Hier zit je bij hét grote voordeel van Stampin’ Up!: de kleuren die in alle materialen zijn doorgevoerd. Dat maakt het ontwerpen van je kaarten (en doosjes, albums, art journal etc.) makkelijk en leuk.

Er zijn 50 kleuren om uit te kiezen en deze komen terug in de inkt, het kaartkarton, het designpapier, de stiften, linten en strass-steentjes. Als je in een bepaalde kleurencombinatie blijft, past alles perfect bij elkaar.
En heel handig: op de verpakking van het designpapier staat welke kleuren daarin gebruikt zijn. Zo kun je meteen bijpassende kleuren inkt, kaartkarton en versierinkjes kiezen.

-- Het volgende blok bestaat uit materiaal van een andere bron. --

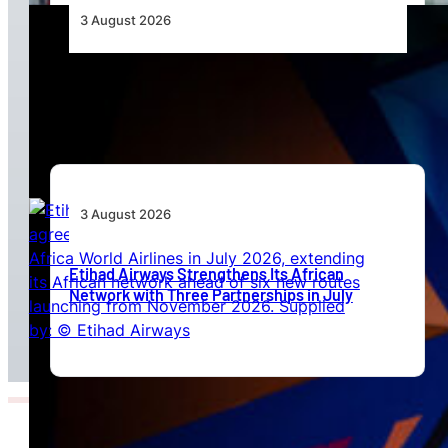
3 August 2026
Africa’s Unserved Routes Point to Growth
Beyond Today’s Networks
3 August 2026
Etihad Airways Strengthens Its African
Network with Three Partnerships in July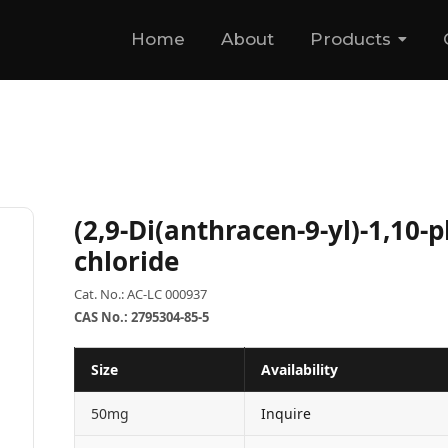
Home
About
Products
(2,9-Di(anthracen-9-yl)-1,10-
chloride
Cat. No.: AC-LC 000937
CAS No.: 2795304-85-5
Size
Availability
50mg
Inquire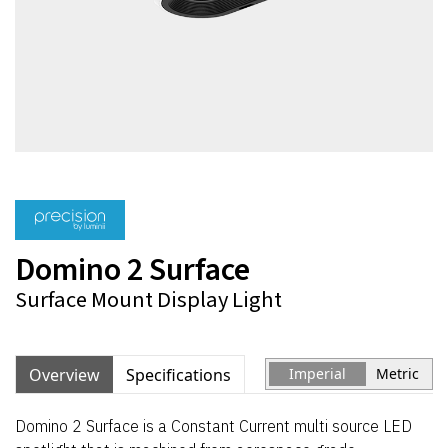
Domino 2 Surface
Surface Mount Display Light
Overview
Specifications
Imperial
Metric
Domino 2 Surface is a Constant Current multi source LED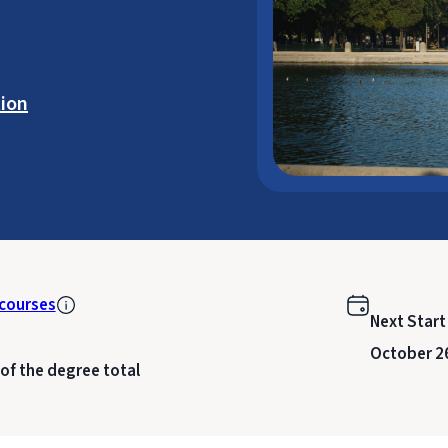
ion
courses
Next Start
October 2
 of the degree total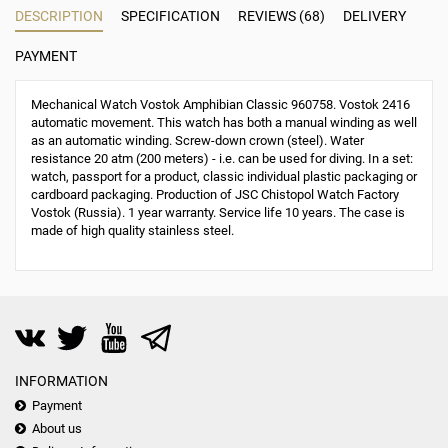
DESCRIPTION
SPECIFICATION
REVIEWS (68)
DELIVERY
PAYMENT
Mechanical Watch Vostok Amphibian Classic 960758. Vostok 2416
automatic movement. This watch has both a manual winding as well
as an automatic winding. Screw-down crown (steel). Water
resistance 20 atm (200 meters) - i.e. can be used for diving. In a set:
watch, passport for a product, classic individual plastic packaging or
cardboard packaging. Production of JSC Chistopol Watch Factory
Vostok (Russia). 1 year warranty. Service life 10 years. The case is
made of high quality stainless steel.
INFORMATION
Payment
About us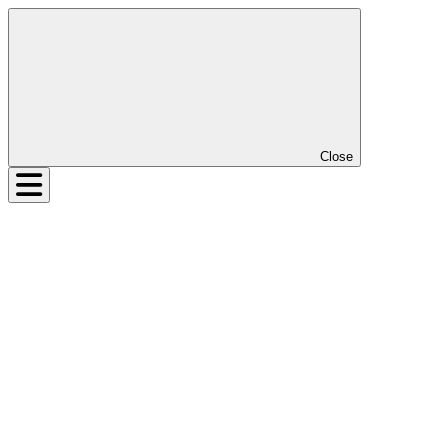
Close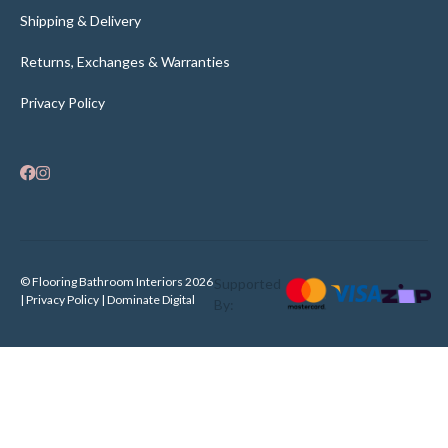
Shipping & Delivery
Returns, Exchanges & Warranties
Privacy Policy
© Flooring Bathroom Interiors 2026
Supported
| Privacy Policy |
Dominate Digital
By: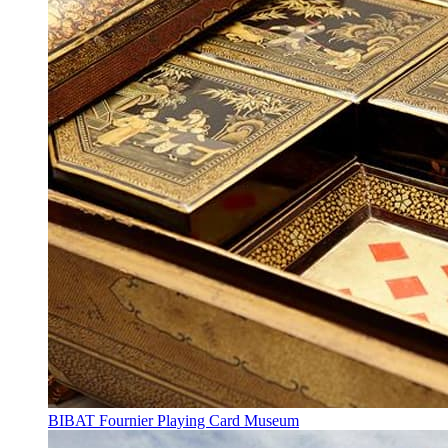
BIBAT Fournier Playing Card Museum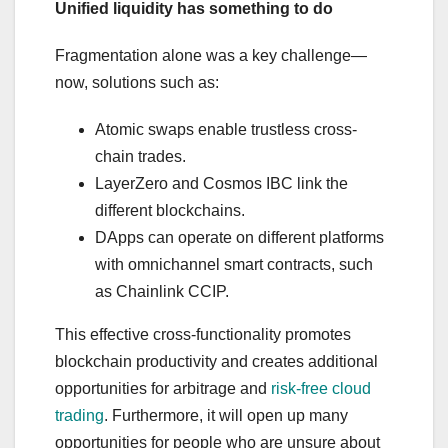
Unified liquidity has something to do
Fragmentation alone was a key challenge—
now, solutions such as:
Atomic swaps enable trustless cross-
chain trades.
LayerZero and Cosmos IBC link the
different blockchains.
DApps can operate on different platforms
with omnichannel smart contracts, such
as Chainlink CCIP.
This effective cross-functionality promotes
blockchain productivity and creates additional
opportunities for arbitrage and
risk-free cloud
trading
. Furthermore, it will open up many
opportunities for people who are unsure about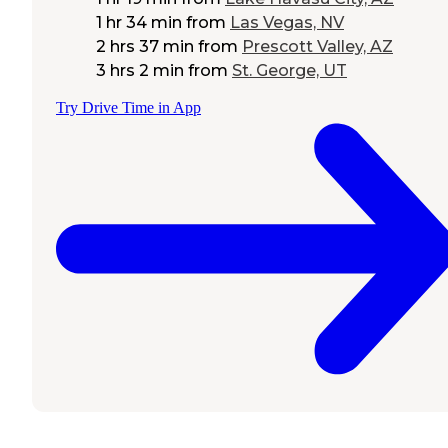
1 hr 34 min
from
Las Vegas, NV
2 hrs 37 min
from
Prescott Valley, AZ
3 hrs 2 min
from
St. George, UT
Try Drive Time in App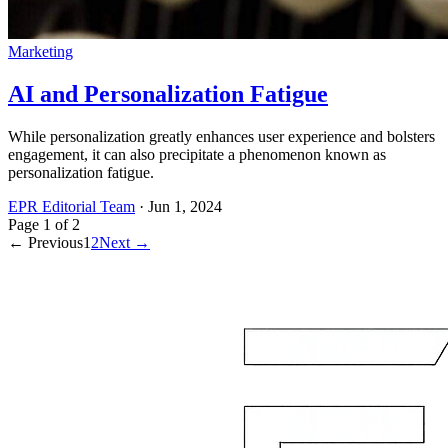
Marketing
AI and Personalization Fatigue
While personalization greatly enhances user experience and bolsters
engagement, it can also precipitate a phenomenon known as
personalization fatigue.
EPR Editorial Team
·
Jun 1, 2024
Page
1
of
2
← Previous
1
2
Next →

Deze zgn. kleurcoördinatie maakt ook dat je heel goed met een kleine set producten kunt starten.
Je begint bijvoorbeeld met een pakje designpapier dat je mooi vindt, kiest daar één kleur kaartkarton, één stempelset en twee kleuren inkt bij, en je kunt aan de slag. Alles past meteen al mooi bij elkaar. Daarna kun je je verzameling van lieverlee uitbreiden met materialen en kleuren, waarbij steeds alles op elkaar afgestemd blijft.

.

4 x 10 kleuren als basis

De basiskleuren van Stampin’ Up! zijn onderverdeeld in 4 kleurfamilies van elk 10 kleuren:

Producten zoals kaartkarton, designpapier, stiften en inkt zijn per kleur te bestellen, maar ook in assortimentspakketten. Dan krijg je alle kleuren uit één familie bij elkaar.

Werk je graag met natuurkleuren of huidkleuren? Dan zijn de natuurlijke tinten van de alcoholstiften (de Stampin’ Blends markers) misschien iets voor jou. Verschillende kleuren, bijv. Medium, Deep of Light zijn verkrijgbaar in tweetallen, per kleur: licht en donker.

.

2 x 5 trendkleuren als aanvulling

Naast de 40 basiskleuren komen er elk jaar 5 trendkleuren bij, de zgn. in-colors. Deze blijven twee jaar lang in de collectie, dus dat betekent dat je altijd 10 trendkleuren hebt: 5 van het lopende seizoen en 5 van het vorige seizoen.
Ook deze in-colors worden doorgevoerd in de inktkussens, navullingen, het kaartkarton, het designpapier, stiften, linten etc.

.

Eén kleur inkt is veel kleuren inkt

Bedenk dat je met één kleur inkt (dus één stempelkussen) zeker twee of drie, soms zelfs vier of vijf verschillende kleuren kunt maken. In de eerste plaats kan dat door ‘generaties’ te stempelen: je doet 1x inkt op je stempel en zet daar meerdere afdrukken mee. De afdruk wordt dan steeds lichter. Zo wordt rode inkt bij de tweede afdruk donkerroze en daarna lichtroze. Heel donkere kleuren inkt kunnen op deze manier wel vijf verschillende afdrukken geven.

Een andere manier is het vermengen van inkt met water. Doe wat inkt op een acrylblok (of in het deksel van het stempelkussen, door in de dichte doos te knijpen), doe daar wat water bij met een aquarelpenseel, en je kunt zoveel tinten maken als je wilt. Minder water geeft een donkere kleur, meer water geeft een lichtere kleur. Als je veel water gebruikt, zorg dan dat je aquarelpapier hebt voor het beste resultaat; dat bobbelt niet zo snel als gewoon papier.